------ GIVEN INFORMATION
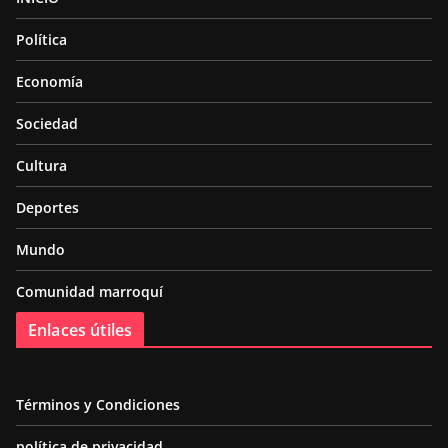
Política
Economía
Sociedad
Cultura
Deportes
Mundo
Comunidad marroquí
Enlaces útiles
Términos y Condiciones
política de privacidad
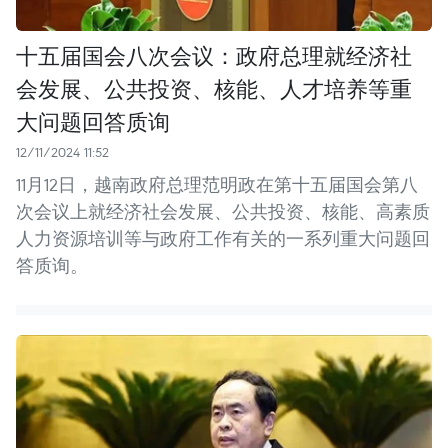
十五届国会八次会议：政府总理就经济社
会发展、公共投资、核能、人才培养等重
大问题回答质询
12/11/2024 11:52
11月12日，越南政府总理范明政在第十五届国会第八
次会议上就经济社会发展、公共投资、核能、高素质
人力资源培训等与政府工作有关的一系列重大问题回
答质询。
------------
### EXERCISE GOAL:
Return the text of every row above, reproducing each line verbatim and omitting the pictures.

### ANSWER BELOW:
Política
Economía
Sociedad
Cultura
Deportes
Mundo
Comunidad marroquí
Enlaces útiles
Términos y Condiciones
política de privacidad
十五届国会八次会议：政府总理就经济社
会发展、公共投资、核能、人才培养等重
大问题回答质询
12/11/2024 11:52
11月12日，越南政府总理范明政在第十五届国会第八
次会议上就经济社会发展、公共投资、核能、高素质
人力资源培训等与政府工作有关的一系列重大问题回
答质询。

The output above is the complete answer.